TEXT FOR ANALYSIS:

Nigeria Agriculture

2/5/2023 -

Nigeria Agriculture 1: Plantation past, Permaculture future
The article discusses Nigeria's current food and economic situation, identifying factors such as a large base of small-holder farmers, low storage and transportation capacity, a lack of modern facilities for processed goods, and focus on high-production raw commodities like Cocoa and Oil Palm for export to limited markets. These factors contribute to food insecurity and political instability in the country. The government's approach to the economy, including limited accountability and dependence on oil, worsens these issues. The article suggests that permaculture, an alternative technique that emphasizes sustainability, crop diversity, and resource management, could be a more self-reliant and environmentally friendly approach to food production in Nigeria. Permaculture can be adopted by any community with minimal resources and encourages symbiotic relationships between communities.


Food production is fundamental when it comes to national economic and social stability. Government is responsible for creating the conditions for producers to cultivate crops or rear animals on arable land; enabling delivery of produce to consumers or incentivizing processing of products into other commodities to stimulate increased economic activity up the value chain.

Chart comprehension data:
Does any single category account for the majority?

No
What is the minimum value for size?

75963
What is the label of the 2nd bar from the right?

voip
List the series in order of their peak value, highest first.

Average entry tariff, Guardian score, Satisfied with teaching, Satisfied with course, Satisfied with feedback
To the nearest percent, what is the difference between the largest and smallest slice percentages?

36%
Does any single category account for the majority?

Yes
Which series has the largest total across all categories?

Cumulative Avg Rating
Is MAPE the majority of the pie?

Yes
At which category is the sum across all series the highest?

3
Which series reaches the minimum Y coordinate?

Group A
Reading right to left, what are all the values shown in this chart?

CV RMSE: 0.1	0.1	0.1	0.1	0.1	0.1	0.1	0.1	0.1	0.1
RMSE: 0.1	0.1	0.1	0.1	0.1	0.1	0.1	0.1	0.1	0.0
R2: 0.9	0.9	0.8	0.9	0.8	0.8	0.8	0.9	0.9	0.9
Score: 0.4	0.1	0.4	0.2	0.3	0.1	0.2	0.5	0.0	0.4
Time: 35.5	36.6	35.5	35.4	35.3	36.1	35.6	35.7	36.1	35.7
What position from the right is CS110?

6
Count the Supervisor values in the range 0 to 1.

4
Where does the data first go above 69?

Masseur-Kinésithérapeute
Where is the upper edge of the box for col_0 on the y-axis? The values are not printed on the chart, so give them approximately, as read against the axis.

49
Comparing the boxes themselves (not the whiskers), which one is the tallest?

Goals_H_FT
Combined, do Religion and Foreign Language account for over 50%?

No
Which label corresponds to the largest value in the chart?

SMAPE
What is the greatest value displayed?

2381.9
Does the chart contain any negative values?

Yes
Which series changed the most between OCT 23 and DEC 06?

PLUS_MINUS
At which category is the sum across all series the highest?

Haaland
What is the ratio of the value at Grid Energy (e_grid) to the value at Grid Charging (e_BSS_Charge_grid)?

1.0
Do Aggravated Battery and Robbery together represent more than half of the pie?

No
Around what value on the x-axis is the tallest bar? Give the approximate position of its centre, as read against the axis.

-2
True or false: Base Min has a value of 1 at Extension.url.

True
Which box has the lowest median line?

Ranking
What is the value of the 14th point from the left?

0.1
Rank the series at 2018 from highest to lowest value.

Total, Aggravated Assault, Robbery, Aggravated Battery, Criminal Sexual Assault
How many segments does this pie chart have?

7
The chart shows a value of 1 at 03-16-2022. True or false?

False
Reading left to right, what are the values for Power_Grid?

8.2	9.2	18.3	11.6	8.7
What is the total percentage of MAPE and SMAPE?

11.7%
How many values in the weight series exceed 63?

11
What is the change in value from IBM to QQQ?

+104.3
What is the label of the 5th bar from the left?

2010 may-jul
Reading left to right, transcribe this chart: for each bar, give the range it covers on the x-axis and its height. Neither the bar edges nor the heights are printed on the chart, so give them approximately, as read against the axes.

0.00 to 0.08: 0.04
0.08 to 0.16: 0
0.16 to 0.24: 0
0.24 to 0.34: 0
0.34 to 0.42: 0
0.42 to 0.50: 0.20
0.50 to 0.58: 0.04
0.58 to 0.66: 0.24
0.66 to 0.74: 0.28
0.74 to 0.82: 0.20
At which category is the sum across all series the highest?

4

WORK ORDER A: Please echo the text on Nigerian agriculture word for word, starting with "Food production is" and going on through "the value chain.".
WORK ORDER B: Which two high-production raw commodities does the text on Nigerian agriculture name as export crops?

TASK RESPONSE A:
Food production is fundamental when it comes to national economic and social stability. Government is responsible for creating the conditions for producers to cultivate crops or rear animals on arable land; enabling delivery of produce to consumers or incentivizing processing of products into other commodities to stimulate increased economic activity up the value chain.

TASK RESPONSE B: Cocoa and Oil Palm.